Ils paient une partie de la note de ces «Jeux olympiques verts». Les résidants de Baoding, où 13 usines ont été fermées pour bleuir le ciel de Pékin, célèbrent pourtant l'esprit de ces Jeux. Enfin, à quelques exceptions près

Le gardien dort à l'entrée de la cimenterie. Les installations de la Tai Hang Xing Sheng, à Baoding, à 140 kilomètres au sud de Pékin, sont fermées depuis la fin juillet.

Trop polluante au goût des autorités. Dans les bureaux qui jouxtent la cimenterie, les travailleurs se font rares. Les piles de journaux s'accumulent sur le pas de quelques maisons.

Li Biao est habituellement chauffeur ici. Par les temps qui courent, il assure sa ronde de sécurité, pour être certain que les bureaux ne sont pas complètement déserts.

Quand on lui demande pour quelles raisons la petite usine est fermée, il soutient que «les cimenteries sont toujours un sujet sensible» et que «l'usine n'est pas polluante».

N'empêche, cette pause forcée fait son affaire, commence-t-il par dire. «Je suis content. On a des vacances pour voir les Jeux à la télé.»

Mais son sourire pourrait bientôt disparaître. «Ce n'est pas certain. Je vais savoir à la fin du mois combien je vais être payé.»

En entrevue au magazine Ti Yu Hua Bao, une responsable de l'usine, Gong Weirong, a soutenu qu'avec cet arrêt de production, l'usine perdait le sixième de ses revenus. Pas de garanties, donc, pour les indemnités aux travailleurs. «Nous nous efforçons de leur donner le plus possible, mais nous pourrions aussi ne rien leur verser.»

Treize usines ont beau avoir cessé leur production depuis le 20 juillet dans l'industrielle Baoding, l'air demeure chargé, épais, et laisse un léger goût de poussière dans la bouche. Après à peine deux heures dans la ville, les yeux du journaliste étranger sont déjà rouges.

À quelques kilomètres de la cimenterie, sur une route où la chaux des maisons de béton est d'un blanc délavé, se trouve une usine de produits chimiques. Elle aussi a cessé sa production depuis un mois.

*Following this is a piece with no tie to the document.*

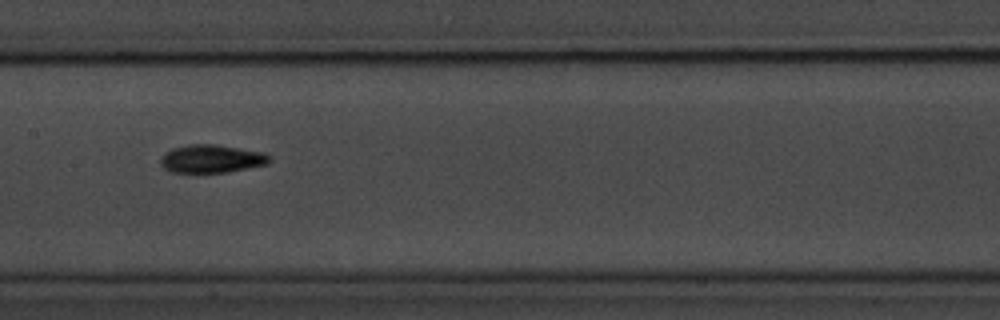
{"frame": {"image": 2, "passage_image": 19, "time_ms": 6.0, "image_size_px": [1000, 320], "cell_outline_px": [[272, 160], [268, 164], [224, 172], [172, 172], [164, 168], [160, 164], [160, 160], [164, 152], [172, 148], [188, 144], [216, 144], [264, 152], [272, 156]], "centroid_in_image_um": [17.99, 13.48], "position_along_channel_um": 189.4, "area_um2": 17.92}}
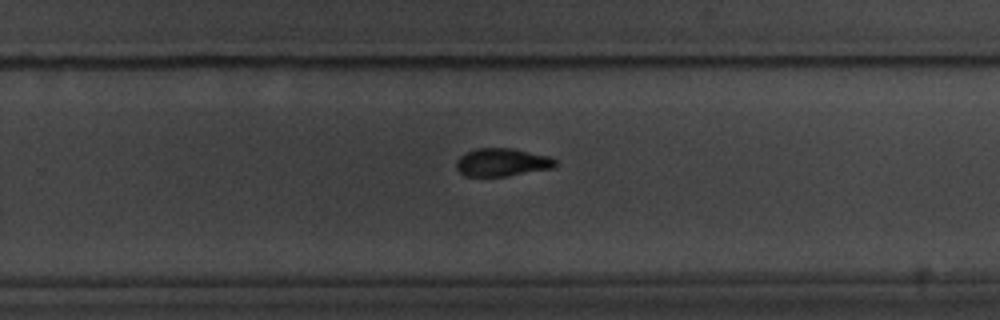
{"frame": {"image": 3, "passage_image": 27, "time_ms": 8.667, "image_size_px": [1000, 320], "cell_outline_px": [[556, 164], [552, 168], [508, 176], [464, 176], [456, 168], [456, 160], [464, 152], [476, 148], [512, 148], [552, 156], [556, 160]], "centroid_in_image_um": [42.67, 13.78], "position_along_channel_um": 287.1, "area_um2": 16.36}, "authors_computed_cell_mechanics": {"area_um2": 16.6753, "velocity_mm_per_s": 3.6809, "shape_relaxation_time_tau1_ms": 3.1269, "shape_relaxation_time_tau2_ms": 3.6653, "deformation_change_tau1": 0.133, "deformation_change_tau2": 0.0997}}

À la Baoding Tian E, les gardiens de sécurité ne dorment pas. Ils sont cinq ou six à nous attendre avec le sourire.

Un appel à l'intérieur de l'usine et leur bonne humeur disparaît : «Il y a eu un ordre de ne pas accepter les entrevues des journalistes étrangers», raconte le gardien après avoir raccroché le téléphone.

De rares récriminations

Autour de l'usine, il y a plusieurs échoppes, dont celle de Mme Zhang qui vend des billets de loterie. «On ferme les usines pour que les gens voient de belles choses, pas la poussière», dit-elle. Une influence sur ses affaires? «Un peu», répond-elle sans s'en plaindre davantage.

Ce n'est pas le premier effort olympique que les gens de la région font. Déjà, plusieurs fermiers ont vu leurs champs amputés par le passage d'un immense canal censé apporter de l'eau à Pékin. Même s'il avait été pensé à l'époque de Mao, l'arrivée des Jeux a accéléré les travaux.

Il y a bien eu quelques récriminations qui ont fait surface dans des journaux locaux et qui sont même montées jusqu'à l'assemblée du peuple, mais Pékin est allé de l'avant. L'approvisionnement en eau de la capitale, c'est prioritaire.

Accroupis dans la boîte arrière de leur camionnette, quatre colosses, des travailleurs de la centrale au charbon, discutent en buvant leur thé d'après-midi. Eux travaillent encore, l'électricité étant une denrée rare en Chine.

Croient-ils que l'effort qui est exigé d'eux est trop grand pour la tenue de ces Jeux? «Pendant les Jeux olympiques, le premier slogan, c'est la protection de l'environnement, lance d'abord Wang Wei. Il y a beaucoup d'étrangers, donc il faut fermer les usines polluantes.»

Un de ses collègues réplique, d'un ton tranchant : «Oui. Et quand les étrangers seront partis, on va rouvrir les usines.» Le travailleur refuse de s'identifier et de préciser sa pensée.

«Certains pensent que c'est une bonne chose (de fermer les usines), d'autres pensent que non.» C'est le plus loin qu'il ira dans cette ville où de grandes banderoles rouges proclament la grandeur des Jeux olympiques.